::: Input records

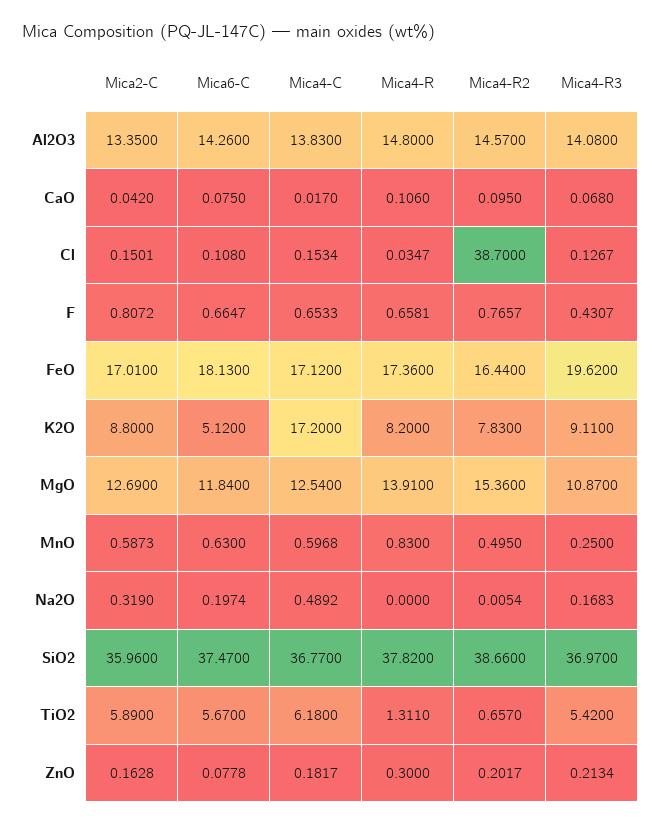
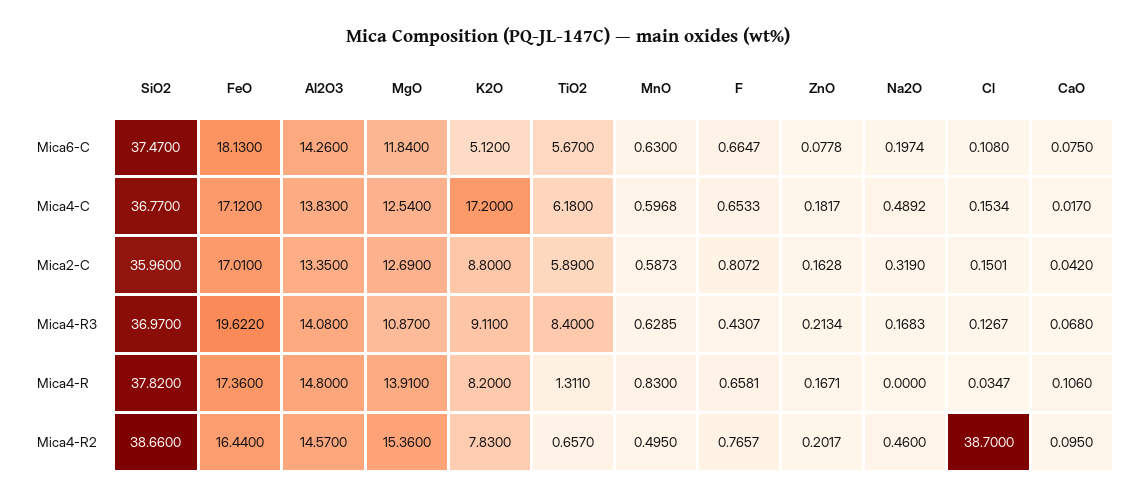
  {
    "Mica2-C": {
      "Al2O3": 13.35,
      "CaO": 0.042,
      "Cl": 0.1501,
      "F": 0.8072,
      "FeO": 17.01,
      "K2O": 8.8,
      "MgO": 12.69,
      "MnO": 0.5873,
      "Na2O": 0.319,
      "SiO2": 35.96,
      "TiO2": 5.89,
      "ZnO": 0.1628
    },
    "Mica6-C": {
      "Al2O3": 14.26,
      "CaO": 0.075,
      "Cl": 0.108,
      "F": 0.6647,
      "FeO": 18.13,
      "K2O": 5.12,
      "MgO": 11.84,
      "MnO": 0.63,
      "Na2O": 0.1974,
      "SiO2": 37.47,
      "TiO2": 5.67,
      "ZnO": 0.0778
    },
    "Mica4-C": {
      "Al2O3": 13.83,
      "CaO": 0.017,
      "Cl": 0.1534,
      "F": 0.6533,
      "FeO": 17.12,
      "K2O": 17.2,
      "MgO": 12.54,
      "MnO": 0.5968,
      "Na2O": 0.4892,
      "SiO2": 36.77,
      "TiO2": 6.18,
      "ZnO": 0.1817
    },
    "Mica4-R": {
      "Al2O3": 14.8,
      "CaO": 0.106,
      "Cl": 0.0347,
      "F": 0.6581,
      "FeO": 17.36,
      "K2O": 8.2,
      "MgO": 13.91,
      "MnO": 0.83,
      "Na2O": 0,
      "SiO2": 37.82,
      "TiO2": 1.311,
-     "ZnO": 0.3
+     "ZnO": 0.1671
    },
    "Mica4-R2": {
      "Al2O3": 14.57,
      "CaO": 0.095,
      "Cl": 38.7,
      "F": 0.7657,
      "FeO": 16.44,
      "K2O": 7.83,
      "MgO": 15.36,
      "MnO": 0.495,
-     "Na2O": 0.0054,
+     "Na2O": 0.46,
      "SiO2": 38.66,
      "TiO2": 0.657,
      "ZnO": 0.2017
    },
    "Mica4-R3": {
      "Al2O3": 14.08,
      "CaO": 0.068,
      "Cl": 0.1267,
      "F": 0.4307,
-     "FeO": 19.62,
+     "FeO": 19.622,
      "K2O": 9.11,
      "MgO": 10.87,
-     "MnO": 0.25,
+     "MnO": 0.6285,
      "Na2O": 0.1683,
      "SiO2": 36.97,
-     "TiO2": 5.42,
+     "TiO2": 8.4,
      "ZnO": 0.2134
    }
  }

::::::

## [Exercise aim]
The entries above are to be restated verbatim, with no pictures carried over.

## [Answer to this problem]
  {
    "Mica2-C": {
      "Al2O3": 13.35,
      "CaO": 0.042,
      "Cl": 0.1501,
      "F": 0.8072,
      "FeO": 17.01,
      "K2O": 8.8,
      "MgO": 12.69,
      "MnO": 0.5873,
      "Na2O": 0.319,
      "SiO2": 35.96,
      "TiO2": 5.89,
      "ZnO": 0.1628
    },
    "Mica6-C": {
      "Al2O3": 14.26,
      "CaO": 0.075,
      "Cl": 0.108,
      "F": 0.6647,
      "FeO": 18.13,
      "K2O": 5.12,
      "MgO": 11.84,
      "MnO": 0.63,
      "Na2O": 0.1974,
      "SiO2": 37.47,
      "TiO2": 5.67,
      "ZnO": 0.0778
    },
    "Mica4-C": {
      "Al2O3": 13.83,
      "CaO": 0.017,
      "Cl": 0.1534,
      "F": 0.6533,
      "FeO": 17.12,
      "K2O": 17.2,
      "MgO": 12.54,
      "MnO": 0.5968,
      "Na2O": 0.4892,
      "SiO2": 36.77,
      "TiO2": 6.18,
      "ZnO": 0.1817
    },
    "Mica4-R": {
      "Al2O3": 14.8,
      "CaO": 0.106,
      "Cl": 0.0347,
      "F": 0.6581,
      "FeO": 17.36,
      "K2O": 8.2,
      "MgO": 13.91,
      "MnO": 0.83,
      "Na2O": 0,
      "SiO2": 37.82,
      "TiO2": 1.311,
-     "ZnO": 0.3
+     "ZnO": 0.1671
    },
    "Mica4-R2": {
      "Al2O3": 14.57,
      "CaO": 0.095,
      "Cl": 38.7,
      "F": 0.7657,
      "FeO": 16.44,
      "K2O": 7.83,
      "MgO": 15.36,
      "MnO": 0.495,
-     "Na2O": 0.0054,
+     "Na2O": 0.46,
      "SiO2": 38.66,
      "TiO2": 0.657,
      "ZnO": 0.2017
    },
    "Mica4-R3": {
      "Al2O3": 14.08,
      "CaO": 0.068,
      "Cl": 0.1267,
      "F": 0.4307,
-     "FeO": 19.62,
+     "FeO": 19.622,
      "K2O": 9.11,
      "MgO": 10.87,
-     "MnO": 0.25,
+     "MnO": 0.6285,
      "Na2O": 0.1683,
      "SiO2": 36.97,
-     "TiO2": 5.42,
+     "TiO2": 8.4,
      "ZnO": 0.2134
    }
  }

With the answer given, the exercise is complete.